> WORK INSTRUCTIONS:
[1] According to the patent passage, what may provide power to the wireline logging toolstring besides the wireline cable 225?
[2] Write what comes next in the patent passage, starting after its final sentence.

> PASSAGE SHOWN:
++++++++++
In one embodiment, a computer program for controlling the operation of one or the systems shown in FIG. 1, 2, or 3 is stored on a computer readable media 1305, such as a CD or DVD, as shown in FIG. 13. In one embodiment a computer 1310, which may be the same as computer in the surface equipment 130 (FIG. 1), data gathering computer 215 (FIG. 2), or the computer 340 (FIG. 3), or a computer located below the earth's surface, reads the computer program from the computer readable media 1305 through an input/output device 1315 and stores it in a memory 1320 where it is prepared for execution through compiling and linking, if necessary, and then executed. In one embodiment, the system accepts inputs through an input/output device 1315, such as a keyboard, and provides outputs through an input/output device 1315, such as a monitor or printer. In one embodiment, the system stores the results of calculations in memory 1320 or modifies such calculations that already exist in memory 1320.

In one embodiment, the results of calculations that reside in memory 1320 are made available through a network 1325 to a remote real time operating center 1330. In one embodiment, the remote real time operating center 1330 makes the results of calculations available through a network 1335 to help in the planning of oil wells 1340, in the drilling of oil wells 1340, or in production of oil from oil wells 1340. Similarly, in one embodiment, the systems shown in FIG. 1, 2, or 3 can be controlled from the remote real time operating center 1330.

The word “couple” or “coupling” as used herein shall mean an electrical, electromagnetic, or mechanical connection and a direct or indirect connection.

In addition to power being provided from the surface through wireline cable 225, power may also be provided by a battery located in the wireline logging toolstring 235. Similarly, the downhole equipment in the MWD/LWD system shown in FIG. 3 may be powered by a downhole battery.

The text above describes one or more specific embodiments of a broader invention. The invention also is carried out in a variety of alternate embodiments and thus is not limited to those described here. The foregoing description of the preferred embodiment of the invention has been presented for the purposes of illustration and description. It is not intended to be exhaustive or to limit the invention to the precise form disclosed. Many modifications and variations are possible in light of the above teaching. Further, the device and system described herein is not limited in use to oil and gas applications. It can be used in any application in which Fabry-Pérot or Fizeau interferometers have application or in any application in which optical fibers are used to carry interrogating signals. It is intended that the scope of the invention be limited not by this detailed description, but rather by the claims appended hereto.
++++++++++
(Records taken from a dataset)
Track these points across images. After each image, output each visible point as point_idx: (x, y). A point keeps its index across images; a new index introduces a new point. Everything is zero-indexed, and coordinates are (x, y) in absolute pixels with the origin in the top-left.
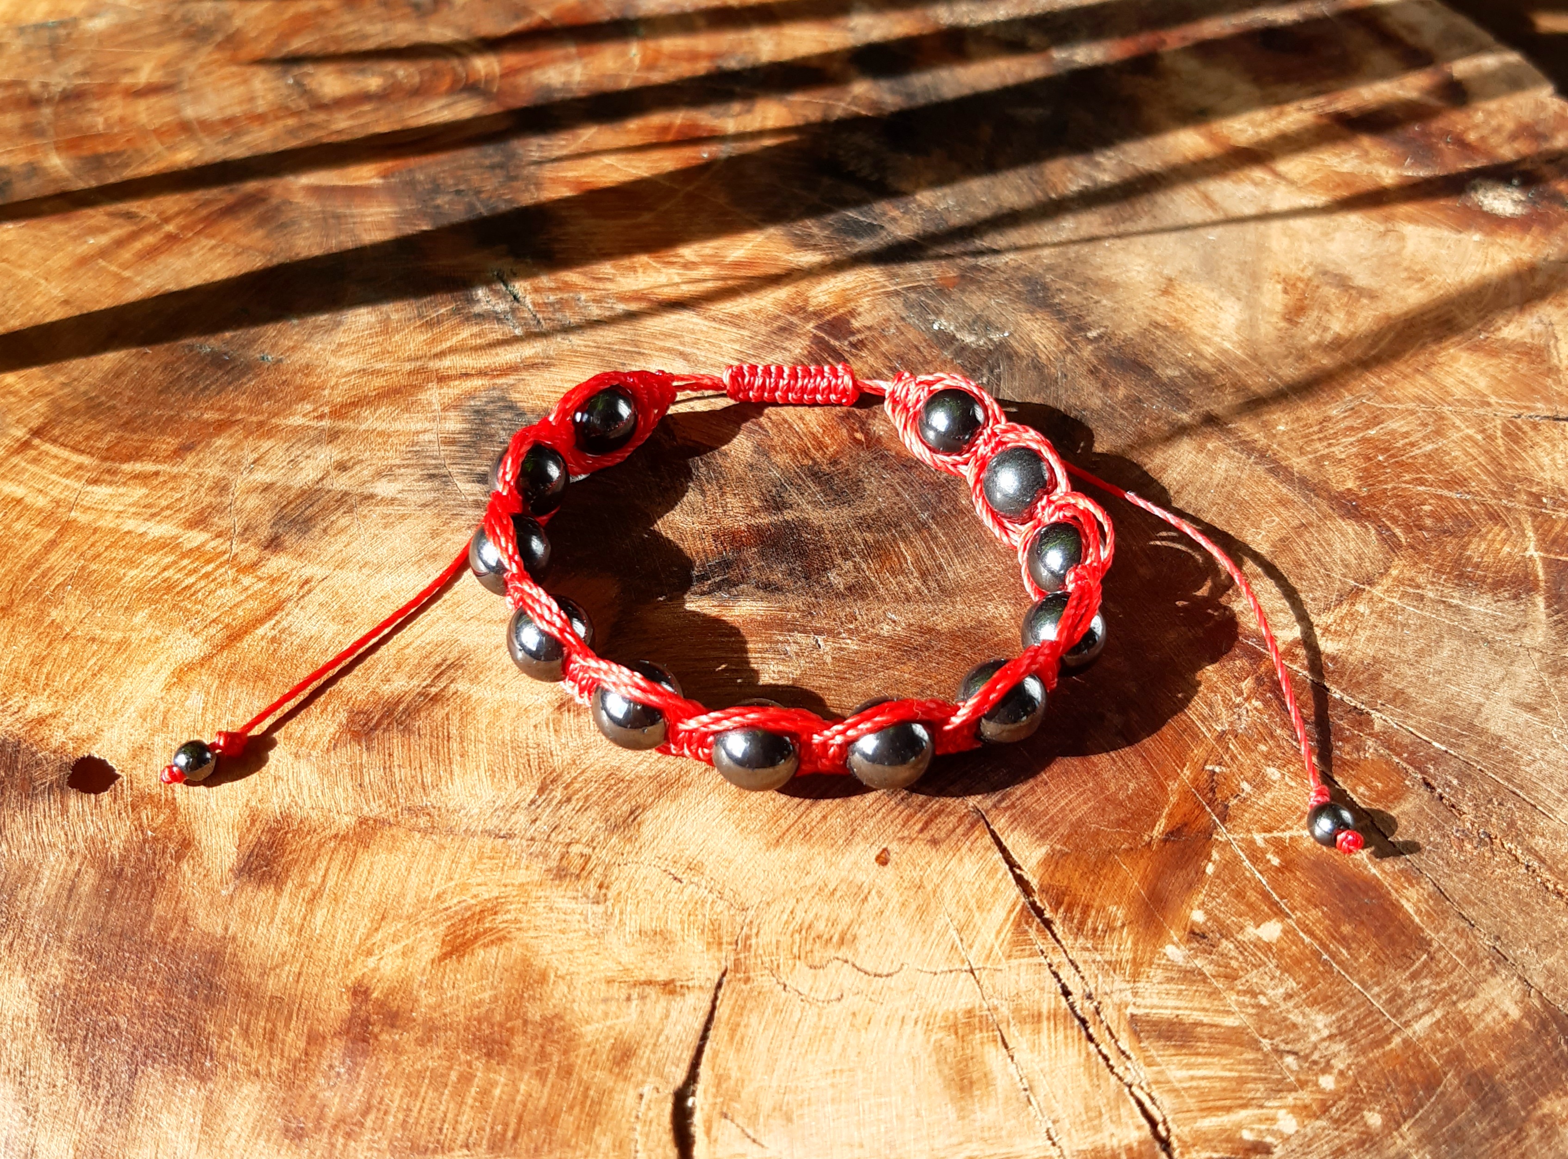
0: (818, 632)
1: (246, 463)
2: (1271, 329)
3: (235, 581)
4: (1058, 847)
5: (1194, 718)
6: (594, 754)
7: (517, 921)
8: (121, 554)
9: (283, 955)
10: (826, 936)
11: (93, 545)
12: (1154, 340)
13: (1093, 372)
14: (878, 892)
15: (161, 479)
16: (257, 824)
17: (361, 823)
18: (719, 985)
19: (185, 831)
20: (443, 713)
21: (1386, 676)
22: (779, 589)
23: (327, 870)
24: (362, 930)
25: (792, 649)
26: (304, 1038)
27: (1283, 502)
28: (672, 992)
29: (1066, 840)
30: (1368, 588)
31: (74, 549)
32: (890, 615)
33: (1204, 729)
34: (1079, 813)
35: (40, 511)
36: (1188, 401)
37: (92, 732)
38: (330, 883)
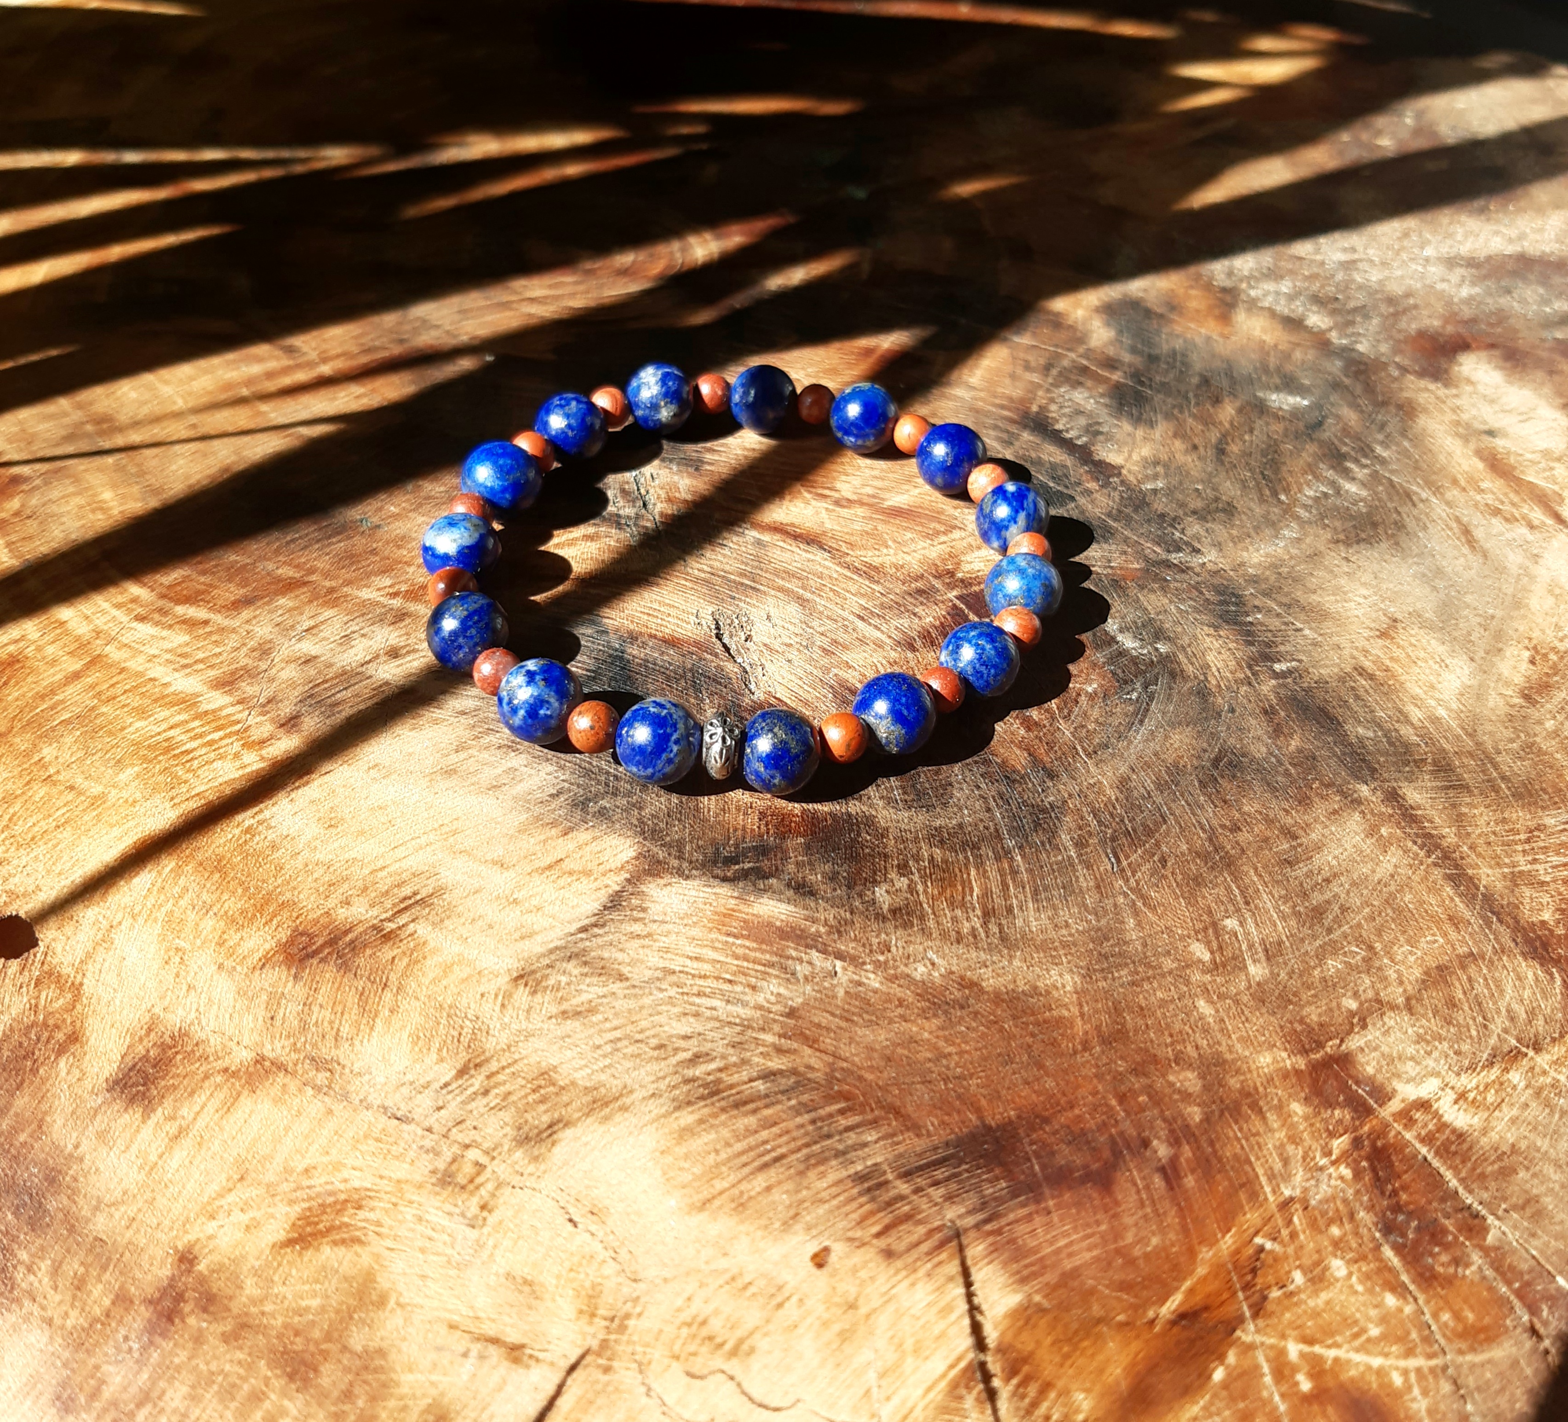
0: (840, 956)
1: (299, 628)
2: (1501, 702)
3: (237, 756)
4: (1037, 1298)
5: (1260, 1171)
6: (535, 1043)
7: (379, 1224)
8: (136, 702)
9: (125, 1193)
10: (719, 1340)
11: (113, 685)
12: (1353, 688)
13: (1268, 713)
14: (801, 1300)
15: (208, 629)
16: (153, 1034)
17: (257, 1061)
18: (573, 1368)
19: (78, 1024)
20: (390, 955)
21: (1522, 1174)
22: (812, 893)
23: (202, 1108)
24: (215, 1187)
25: (802, 970)
26: (112, 1296)
27: (1455, 921)
28: (516, 1361)
29: (1050, 1290)
30: (1531, 1053)
31: (92, 687)
32: (930, 954)
33: (1268, 1189)
34: (1077, 1261)
35: (78, 638)
36: (1374, 771)
37: (30, 890)
38: (201, 1123)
++++++++++
> TASK RESPONSES:
[1] A battery located in the wireline logging toolstring.

[2]
Claims

1. A system comprising:

an optical source;

a reflective sensor remotely deployed from the optical source;

an optical processor;

a forward optical waveguide spanning the distance from, and transmitting light from, the optical source to the reflective sensor;

a return optical waveguide spanning the distance from, and transmitting light from, the reflective sensor to the optical processor; and

the forward optical waveguide following substantially the same path as, but being completely separate from, the return optical waveguide.

2. The system of claim 1 further comprising:

a forward lens for projecting light from the forward optical waveguide onto the reflective sensor; and

a return lens for receiving light from the reflective sensor into the return optical waveguide.

3. The system of claim 2 wherein one of the forward lens and the reverse lens is a graded-index lens.

4. The system of claim 2 wherein:

the forward lens and the return lens are the same lens.

5. The system of claim 2 wherein:

the forward optical waveguide comprises a first optical fiber having a distal end proximate to the reflective sensor;

the return optical waveguide comprises a second optical fiber having a distal end proximate to the reflective sensor; and

the forward lens and the return lens are the same lens formed by melting together the distal end of the first optical fiber and the distal end of the second optical fiber into a single ball.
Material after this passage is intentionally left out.